You could also use powdered strawberries, leaves, seeds, etc. if you can find them instead of the fruit. I use powders such a chamomile flowers powder. I can't afford, (well, no one can) to add chamomile essential oil, but I can easily afford the flowers powder and although it might just be for label appeal, it does contains the natural botanical properties without the worry of mold, etc. I get a lot of powders from herbalcom.com and have used quite a few in soaps with absolutely no issues, even after it's sat for 3 years. I usually buy wild crafted or organic. I have a soap I use the organic cinnamon in and it's my boyfriend and daughters favorite soap ever.
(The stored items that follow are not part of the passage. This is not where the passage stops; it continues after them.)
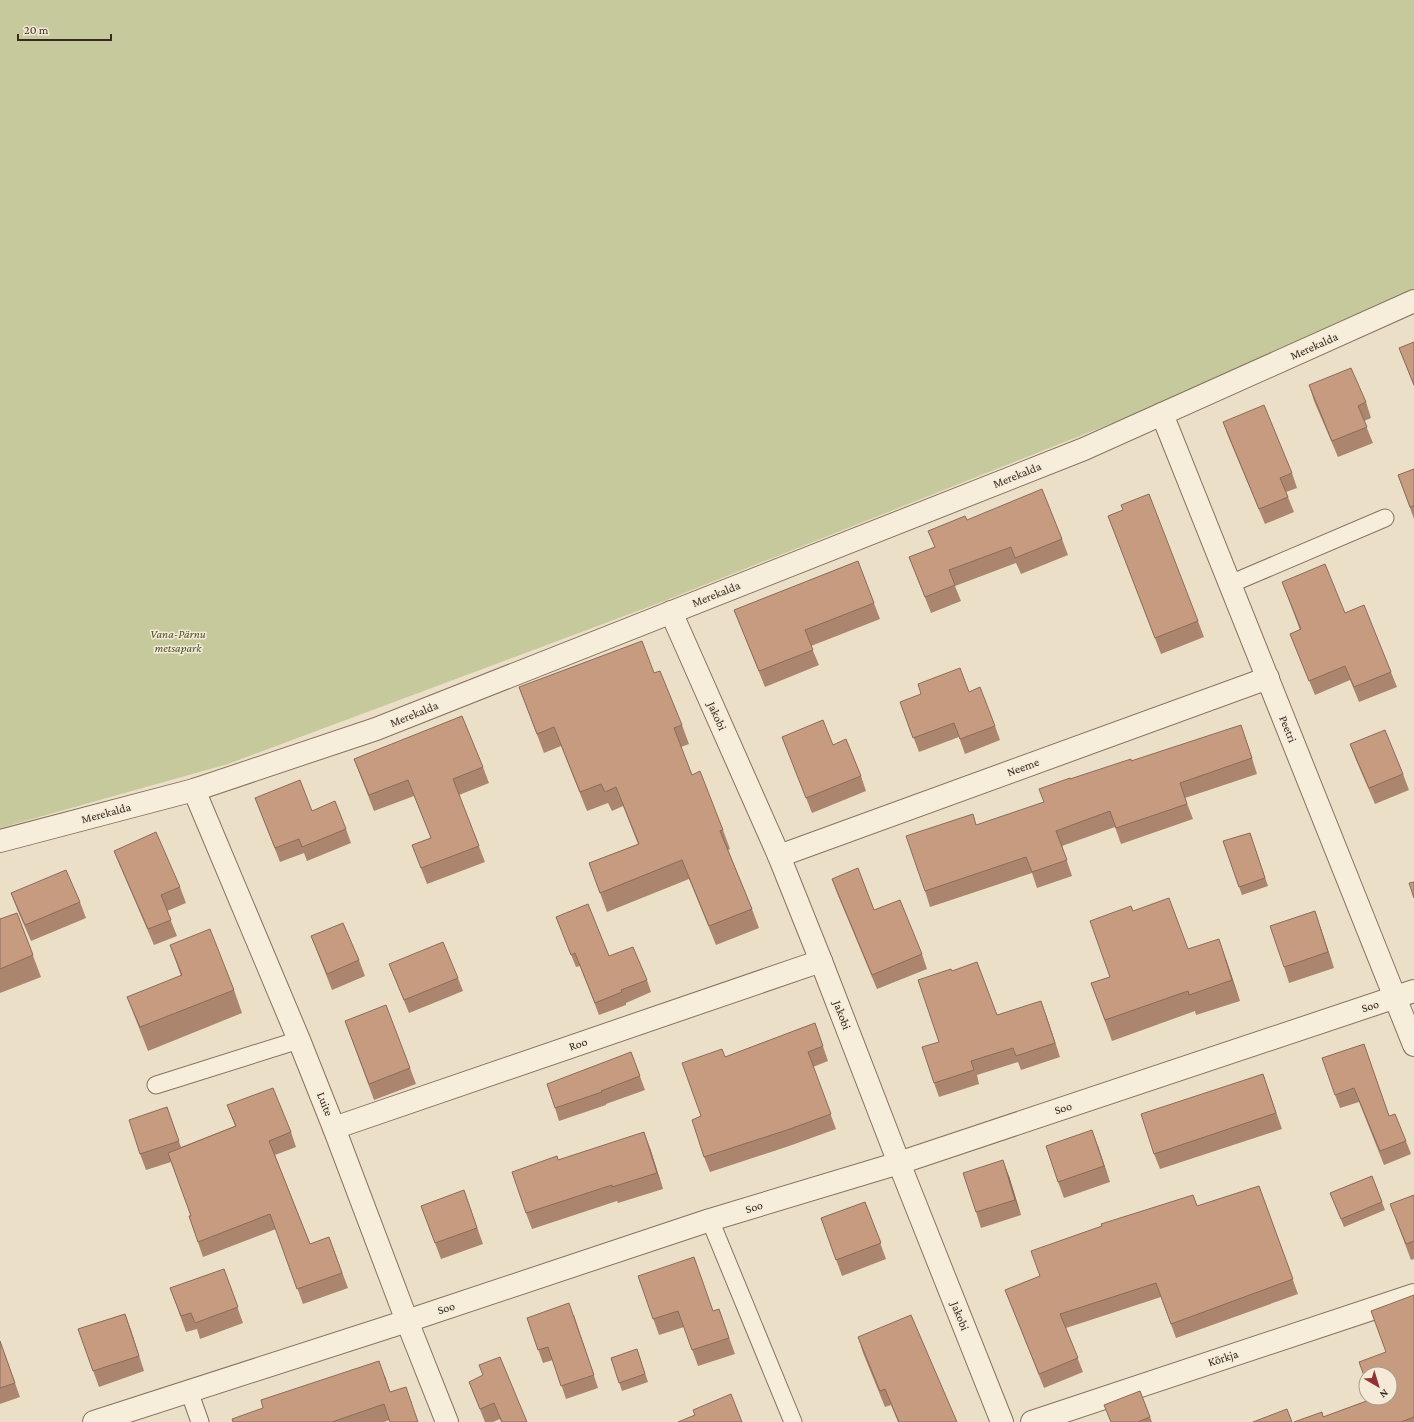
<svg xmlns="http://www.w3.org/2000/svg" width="1414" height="1422" viewBox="0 0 1414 1422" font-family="'Crimson Pro',serif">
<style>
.green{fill:#c6c99c}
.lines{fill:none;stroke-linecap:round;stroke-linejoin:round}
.lane-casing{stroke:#87725e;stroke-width:19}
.street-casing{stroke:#87725e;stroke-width:24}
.lane{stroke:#f7eddb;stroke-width:17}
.street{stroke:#f7eddb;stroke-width:22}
.wall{fill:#ab856e}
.shaded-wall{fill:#8b6c5a}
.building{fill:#c79b80;stroke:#8b6c5a}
.labels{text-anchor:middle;stroke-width:3;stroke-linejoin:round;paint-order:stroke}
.street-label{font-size:12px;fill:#382b21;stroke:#f4ead7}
.park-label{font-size:12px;font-style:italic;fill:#4a5329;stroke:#f4ead7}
</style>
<rect width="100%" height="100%" fill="#ecdfc8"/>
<polygon class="green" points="0,0 1414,0 1414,289 1148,409 659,603 228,764 0,828"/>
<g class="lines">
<g class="lane-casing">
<g id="lane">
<polyline points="1230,584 1385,518"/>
<polyline points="156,1085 299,1040"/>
<polyline points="710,1220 793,1422"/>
<polyline points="189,1391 200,1422"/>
</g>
</g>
<g class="street-casing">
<g id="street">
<polyline points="1162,414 1414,1045"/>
<polyline points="671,612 779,856 821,961 899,1163 1002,1422"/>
<polyline points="194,790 299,1040 334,1128 407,1321 447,1422"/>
<polyline points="0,841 194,790 376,729 1084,449 1414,301"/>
<polyline points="779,856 1268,678"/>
<polyline points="334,1128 821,961"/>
<polyline points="94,1422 407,1321 710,1220 899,1163 1414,991"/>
<polyline points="1032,1422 1414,1295"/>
</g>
</g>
<use href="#lane" class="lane"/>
<use href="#street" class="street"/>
</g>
<g class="wall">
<polygon points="1414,342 1414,386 1399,348"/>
<polygon points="1309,385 1366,402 1371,418 1364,421 1373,443 1338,457 1314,401"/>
<polygon points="1223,422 1292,473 1297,488 1286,492 1294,512 1265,524 1228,436"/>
<polygon points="1414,469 1414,519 1398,475"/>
<polygon points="1123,510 1198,621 1204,637 1161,654 1108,516"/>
<polygon points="967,520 1062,539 1068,555 1021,574 1016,563 955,586 961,601 931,613 909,557 935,547 928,531"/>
<polygon points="858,561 880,619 811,646 819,665 765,687 734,610"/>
<polygon points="1282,582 1345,613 1391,672 1397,687 1359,702 1350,680 1315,695 1290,634 1300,630"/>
<polygon points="654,673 682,725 689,744 681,747 692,775 723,830 730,849 728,850 752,909 759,928 716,945 689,879 607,912 589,863 638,844 623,806 612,811 608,803 587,811 561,746 544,753 519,687"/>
<polygon points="969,692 995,726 1000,740 965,754 959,737 919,752 900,702"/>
<polygon points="782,737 833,745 861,776 866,791 812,813"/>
<polygon points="1246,741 1257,774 1185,798 1193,819 1121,844 1115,827 1062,846 1072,876 1037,888 1032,873 930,907 925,891 977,825 1044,802 1070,779 1131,761"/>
<polygon points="1350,744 1403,774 1409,790 1375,804 1356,760"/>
<polygon points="354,759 483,767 489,783 459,795 485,862 427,884 412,845 431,838 414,796 374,811"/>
<polygon points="255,798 312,811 346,829 351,843 307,861 304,853 280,862"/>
<polygon points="1250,833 1268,886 1242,895 1223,841"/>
<polygon points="114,851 180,887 186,903 167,911 177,936 154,945 120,866"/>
<polygon points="832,879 874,910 922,954 927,969 877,989 837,893"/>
<polygon points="11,893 80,902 86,918 31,941 17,909"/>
<polygon points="1133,911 1188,949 1226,959 1240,1001 1196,1015 1195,1011 1112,1041 1091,983 1110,977"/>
<polygon points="17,913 41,977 0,993 0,919"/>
<polygon points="556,917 609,956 647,980 651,992 626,1003 626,1005 599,1015 580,966 576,967"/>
<polygon points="1320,926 1334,968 1289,983 1284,967"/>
<polygon points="311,936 359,960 365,976 332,990"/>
<polygon points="170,945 234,990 242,1013 148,1051 127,997 181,976"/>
<polygon points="389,964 458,978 463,991 409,1013"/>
<polygon points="952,971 997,1015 1046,1015 1060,1057 1021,1070 1018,1062 977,1075 979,1084 939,1097 934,1083 939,1042"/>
<polygon points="345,1021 410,1068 416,1084 374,1100"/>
<polygon points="815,1023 828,1061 813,1067 836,1129 792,1145 710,1172 704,1157 701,1116 725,1057"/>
<polygon points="1364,1044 1389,1116 1406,1141 1411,1154 1384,1165 1359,1102 1340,1108 1335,1095"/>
<polygon points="631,1052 645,1090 606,1104 606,1105 559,1121 555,1108"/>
<polygon points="1263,1074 1282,1129 1160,1169 1154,1154"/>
<polygon points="227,1105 291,1132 296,1147 275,1155 310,1244 329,1237 348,1288 303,1304 276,1229 203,1257 189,1216 191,1216 171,1162 146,1170 140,1154 167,1107 181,1147 235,1126"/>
<polygon points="1098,1146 1110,1182 1064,1198 1058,1182"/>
<polygon points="650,1148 663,1189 618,1203 617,1201 532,1229 526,1213 558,1160"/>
<polygon points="1009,1176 1021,1215 981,1228 976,1212"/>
<polygon points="1372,1176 1385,1210 1344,1227 1330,1193"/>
<polygon points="1259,1186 1298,1294 1176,1338 1161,1297 1066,1328 1083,1372 1044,1388 1005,1290 1040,1276 1193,1195 1197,1206"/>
<polygon points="464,1190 483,1244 441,1259 421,1206"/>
<polygon points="1414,1195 1414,1259 1411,1260 1396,1220"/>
<polygon points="865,1202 886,1259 842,1276 821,1218"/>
<polygon points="224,1269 243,1323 200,1339 197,1329 186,1332 170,1288"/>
<polygon points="638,1276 713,1311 719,1309 735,1354 698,1366 684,1327 659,1335"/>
<polygon points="1414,1295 1414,1422 1294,1422 1323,1417 1372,1399 1386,1352"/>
<polygon points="125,1314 144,1371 99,1387 78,1329"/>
<polygon points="574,1315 598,1388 566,1399 553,1360 543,1363 527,1318"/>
<polygon points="858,1337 957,1422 898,1422 891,1405 885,1407 863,1353"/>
<polygon points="0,1341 20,1397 0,1404"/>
<polygon points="637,1349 648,1382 622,1391 611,1358"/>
<polygon points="385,1376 390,1392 412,1402 390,1420 384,1422 233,1422 263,1408"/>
<polygon points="469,1382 527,1422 501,1422 500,1419 493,1422 485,1422"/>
<polygon points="1140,1391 1152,1422 1111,1422"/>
</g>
<g class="shaded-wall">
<polygon points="1241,725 1246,741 1257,774 1252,758"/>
<polygon points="1315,911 1334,968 1328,952"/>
<polygon points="1219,939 1226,959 1240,1001 1232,980"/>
<polygon points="1041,1001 1046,1015 1060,1057 1055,1043"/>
<polygon points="1092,1130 1098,1146 1110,1182 1104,1166"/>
<polygon points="644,1132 650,1148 663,1189 657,1173"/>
<polygon points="1003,1160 1009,1176 1021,1215 1015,1200"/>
<polygon points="125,1314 131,1330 144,1371"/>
</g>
<g class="building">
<polygon points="1414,342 1414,385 1399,348"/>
<polygon points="1351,368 1366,402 1358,406 1367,427 1332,441 1309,385"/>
<polygon points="1264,405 1292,473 1280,478 1288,497 1259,509 1223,422"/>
<polygon points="1414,469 1414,506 1410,507 1398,475"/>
<polygon points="1042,489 1062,539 1015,558 1011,547 949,570 955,585 925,597 909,557 935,547 928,531 965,516 967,520"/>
<polygon points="1149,494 1198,621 1155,638 1108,516 1123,510 1121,505"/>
<polygon points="858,561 874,603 805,630 813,650 759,671 734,610"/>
<polygon points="1325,564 1345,613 1364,605 1391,672 1354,687 1345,666 1309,681 1290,634 1301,629 1282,582"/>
<polygon points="642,641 654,673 660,671 682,725 674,728 692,775 700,771 723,830 720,831 752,909 709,926 682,860 600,893 589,863 639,844 616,787 605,792 601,784 580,792 554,727 537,734 519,687"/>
<polygon points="960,668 969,692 980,687 995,726 960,739 954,723 913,738 900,702 921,694 918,684"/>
<polygon points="462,716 483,767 453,779 479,846 421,868 412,845 431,838 408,780 369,795 354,759"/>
<polygon points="823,720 833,745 846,739 861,776 806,798 782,737"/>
<polygon points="1241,725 1252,758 1180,783 1187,804 1116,828 1110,811 1056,831 1067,860 1032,872 1026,857 925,891 906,836 973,814 976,825 1044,802 1039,789 1070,778 1070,779 1131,759 1131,761"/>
<polygon points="1385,730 1403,774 1369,788 1350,744"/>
<polygon points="300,780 312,811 335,801 346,829 302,847 299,839 275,848 255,798"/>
<polygon points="156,832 180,887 161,895 171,920 148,929 114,851"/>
<polygon points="1250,833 1265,878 1239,887 1223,841"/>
<polygon points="858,868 874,910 900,900 922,954 872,975 832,879"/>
<polygon points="66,870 80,902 25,925 11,893"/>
<polygon points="1414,882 1414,898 1409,883"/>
<polygon points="1169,898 1188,949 1219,939 1232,980 1189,995 1188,991 1105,1020 1091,983 1110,977 1090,921 1131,906 1133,911"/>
<polygon points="588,904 609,956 633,947 647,980 621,990 622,992 595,1003 575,953 571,955 556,917"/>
<polygon points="1315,911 1328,952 1284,967 1270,926"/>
<polygon points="17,913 33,955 0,969 0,919"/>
<polygon points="343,923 359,960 327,974 311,936"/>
<polygon points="210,929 234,990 140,1027 127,997 182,975 170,945"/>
<polygon points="443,942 458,978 404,1000 389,964"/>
<polygon points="977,962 997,1015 1041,1001 1055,1043 1016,1056 1013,1048 971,1061 974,1070 934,1083 922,1047 939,1042 918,980 951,969 952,971"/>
<polygon points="386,1005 410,1068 369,1084 345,1021"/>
<polygon points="815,1023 823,1046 808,1052 831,1114 787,1130 704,1157 692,1120 701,1116 682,1063 722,1049 725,1057"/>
<polygon points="1364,1044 1389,1116 1395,1114 1406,1141 1380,1151 1354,1088 1335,1095 1322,1058"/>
<polygon points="631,1052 640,1076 601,1091 602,1092 555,1108 547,1084"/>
<polygon points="1263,1074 1276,1113 1154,1154 1141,1114"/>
<polygon points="273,1088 291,1132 269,1141 310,1244 329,1237 342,1273 297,1289 270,1214 198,1242 189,1216 191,1216 168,1153 236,1126 227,1105"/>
<polygon points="167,1107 179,1141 140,1154 129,1120"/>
<polygon points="1092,1130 1104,1166 1058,1182 1046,1146"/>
<polygon points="644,1132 657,1173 612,1187 612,1185 526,1213 512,1172 557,1156 558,1160"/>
<polygon points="1003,1160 1015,1200 976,1212 963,1173"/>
<polygon points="1372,1176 1382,1202 1341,1219 1330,1193"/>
<polygon points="1259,1186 1293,1279 1171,1324 1156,1283 1060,1314 1078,1358 1039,1374 1005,1290 1040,1276 1031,1251 1102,1226 1101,1224 1193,1195 1197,1206"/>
<polygon points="464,1190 477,1228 435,1243 421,1206"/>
<polygon points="1414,1195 1414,1241 1406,1244 1390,1204"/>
<polygon points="865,1202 881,1243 836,1260 821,1218"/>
<polygon points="694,1257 713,1311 719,1309 729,1338 692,1350 678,1311 653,1319 638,1276"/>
<polygon points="224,1269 238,1307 195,1323 191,1313 181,1316 170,1288"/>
<polygon points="1414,1295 1414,1417 1401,1422 1294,1422 1322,1412 1323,1417 1372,1399 1372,1398 1390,1398 1390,1374 1366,1374 1366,1381 1359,1362 1386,1352 1371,1311"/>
<polygon points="569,1303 594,1375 561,1386 548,1347 538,1350 527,1318"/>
<polygon points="125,1314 139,1356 93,1371 78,1329"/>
<polygon points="911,1315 957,1422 899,1422 885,1389 880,1391 858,1337"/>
<polygon points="0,1341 15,1383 0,1388"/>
<polygon points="637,1349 645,1374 619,1383 611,1358"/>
<polygon points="500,1357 527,1422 502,1422 494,1403 480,1409 469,1382 483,1375 479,1365"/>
<polygon points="379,1361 390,1392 406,1387 418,1422 390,1422 384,1404 332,1422 233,1422 232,1419 263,1408 261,1400"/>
<polygon points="1140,1391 1150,1417 1138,1422 1111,1422 1104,1405"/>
<polygon points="731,1394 742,1422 678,1422 695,1415 693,1410"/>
<polygon points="1287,1409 1292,1422 1253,1422"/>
</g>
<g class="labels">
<g class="street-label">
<text transform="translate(1314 346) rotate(-24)" y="4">Merekalda</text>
<text transform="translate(1017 475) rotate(-22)" y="4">Merekalda</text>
<text transform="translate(716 594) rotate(-22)" y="4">Merekalda</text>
<text transform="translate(414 714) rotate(-22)" y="4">Merekalda</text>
<text transform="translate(717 716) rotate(66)" y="4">Jakobi</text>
<text transform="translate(1288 729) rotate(68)" y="4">Peetri</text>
<text transform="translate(1023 767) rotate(-20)" y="4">Neeme</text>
<text transform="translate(106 813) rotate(-15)" y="4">Merekalda</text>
<text transform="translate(1370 1006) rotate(-18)" y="4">Soo</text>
<text transform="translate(842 1015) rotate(69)" y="4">Jakobi</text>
<text transform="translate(578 1044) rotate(-19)" y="4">Roo</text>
<text transform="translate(325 1104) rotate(68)" y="4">Luite</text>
<text transform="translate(1063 1108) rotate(-18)" y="4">Soo</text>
<text transform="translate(754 1207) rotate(-17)" y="4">Soo</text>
<text transform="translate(446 1308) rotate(-18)" y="4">Soo</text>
<text transform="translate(960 1316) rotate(68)" y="4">Jakobi</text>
<text transform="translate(1223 1358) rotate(-18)" y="4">Kõrkja</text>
</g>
<g class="park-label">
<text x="178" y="638">Vana-Pärnu<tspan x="178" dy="14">metsapark</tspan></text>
</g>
</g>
<g transform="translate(1378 1386) rotate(142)"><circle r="19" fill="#f4ead7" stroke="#a99e8e"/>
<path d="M0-3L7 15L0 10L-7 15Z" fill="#923237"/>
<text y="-6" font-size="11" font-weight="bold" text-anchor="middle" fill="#382b21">N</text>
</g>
<path d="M18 34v6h93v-6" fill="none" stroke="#382b21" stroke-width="2"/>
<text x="24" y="34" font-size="12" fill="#382b21" stroke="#f4ead7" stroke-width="3" paint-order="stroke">20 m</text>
</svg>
I've also used licorice, fenugreek, slippery elm bark powder and lots more.


----------



## carlidoe (Jul 30, 2010)

Oooh..the soap with the organic cinnamon sounds really interesting. I have been wanting to make a cinnamon bar. Great advice ladies!


----------



## [email protected] (Sep 18, 2008)

I can tell ya: DO NOT use frozen fruit juice instead of milk/water. Good thing the bowl was in the sink when I added the lye. :/ VOLCANO!


----------



## Faye Farms (Sep 14, 2009)

I like using powdered orange peel. It adds an ever so slight amount of exfoliation and I think it helps to anchor citrus EO's. I use powdered mint in my peppermint soap too.


----------



## carlidoe (Jul 30, 2010)

Necie said:


> I can tell ya: DO NOT use frozen fruit juice instead of milk/water. Good thing the bowl was in the sink when I added the lye. :/ VOLCANO!


That's hilarious! I thought there would be more benefits to adding fruits. I really liked the thought of adding cucumber also.


----------



## [email protected] (Sep 18, 2008)

You could add 'fruit'--I'd use juice or puree--but don't use it INSTEAD OF water/milk. I think Vicki does a soap with cucumber puree or juice as an additive. My *experiment* was replacing the milk with frozen juice. I think I was warned not to....but wasn't told WHY. It's just my nature to find out for myself. :/


----------



## [email protected] (Sep 18, 2008)

Just thought of... do an infusion with dried fruit and oil. I've been asked for a papaya soap and in researching, it uses an oil infusion.


----------



## carlidoe (Jul 30, 2010)

Hm..explain "infusion" please


----------



## hsmomof4 (Oct 31, 2008)

Warming the oil and letting whatever you're infusing into it sit there for a while. Or you can put in on a sunny windowsill...kinda like sun tea. Whatever you're infusing needs to be really dried out well (unless you want mold) and completely submerged. You can also do it in a crock pot. Anyhow, then you strain out the added material and use the oil.


----------